WHAT IS EXPECTED
Continue the article about how the SQL Source Control team used SmartAssembly reports to make development decisions, picking up right after its final sentence.

How to make software development decisions based on facts

We love to hear stories about the many and varied ways our customers use the tools that we develop, but in our earnest search for stories and feedback, we’d rather forgotten that some of our keenest users are fellow RedGaters, in the same building.

It was almost by chance that we discovered how the SQL Source Control team were using SmartAssembly. As it happens, there is a separate account (here on Simple-Talk) of how SmartAssembly was used to support the Early Access program; by providing answers to specific questions about how the SQL Source Control product was used. But what really got us all grinning was how valuable the SQL Source Control team found the reports that SmartAssembly was quickly and painlessly providing.

So gather round, my friends, and I’ll tell you the Tale Of The Framework Upgrade .

SUPPLIED DATA
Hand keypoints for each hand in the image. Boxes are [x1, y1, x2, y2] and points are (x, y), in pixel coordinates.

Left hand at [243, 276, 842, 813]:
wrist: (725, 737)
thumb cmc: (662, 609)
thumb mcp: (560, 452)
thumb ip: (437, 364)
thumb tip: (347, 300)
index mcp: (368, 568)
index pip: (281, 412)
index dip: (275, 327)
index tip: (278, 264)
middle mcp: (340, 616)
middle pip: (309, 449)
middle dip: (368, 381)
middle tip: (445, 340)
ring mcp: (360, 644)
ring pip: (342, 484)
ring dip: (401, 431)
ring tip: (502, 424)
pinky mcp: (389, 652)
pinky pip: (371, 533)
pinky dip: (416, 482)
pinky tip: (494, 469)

...

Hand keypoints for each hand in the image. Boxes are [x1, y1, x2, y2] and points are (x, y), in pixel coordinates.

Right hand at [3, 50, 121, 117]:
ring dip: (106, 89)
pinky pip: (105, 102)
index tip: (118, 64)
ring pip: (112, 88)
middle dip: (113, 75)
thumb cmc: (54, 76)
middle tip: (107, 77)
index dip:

* * *

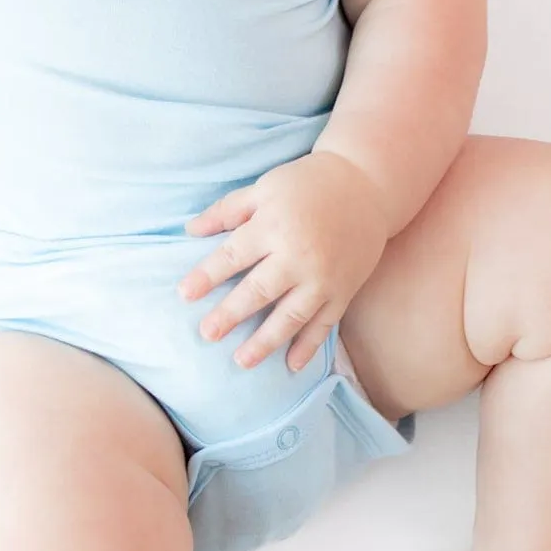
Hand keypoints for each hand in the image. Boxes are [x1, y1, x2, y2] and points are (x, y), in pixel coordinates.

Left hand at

ANSWER AREA
<strange mirage effect to denote a flashback. A subtle background string of music starts playing in minor key>

Kevin and his team were undecided. They weren’t sure whether they could move their software product from .NET 2 to .NET 3.5 , let alone to .NET 4. You see, they were faced with having to guess what version of .NET was already installed on the average user’s machine, which I’m sure you’ll agree is no easy task. Upgrading their code to .NET 3.5 might put a barrier to people trying the tool, which was the last thing Kevin wanted: “what if our users have to download X, Y, and Z before being able to open the application?” he asked. That fear of users having to do half an hour of downloads (.followed by at least ten minutes of installation. followed by a five minute restart) meant that Kevin’s team couldn’t take advantage of WCF (Windows Communication Foundation). This made them sad, because WCF would have allowed them to write their code in a much simpler way, and in hours instead of days (as was the case with .NET 2).

Oh sure, they had a gut feeling that this probably wasn’t the case, 3.5 had been out for so many years, but they weren’t sure.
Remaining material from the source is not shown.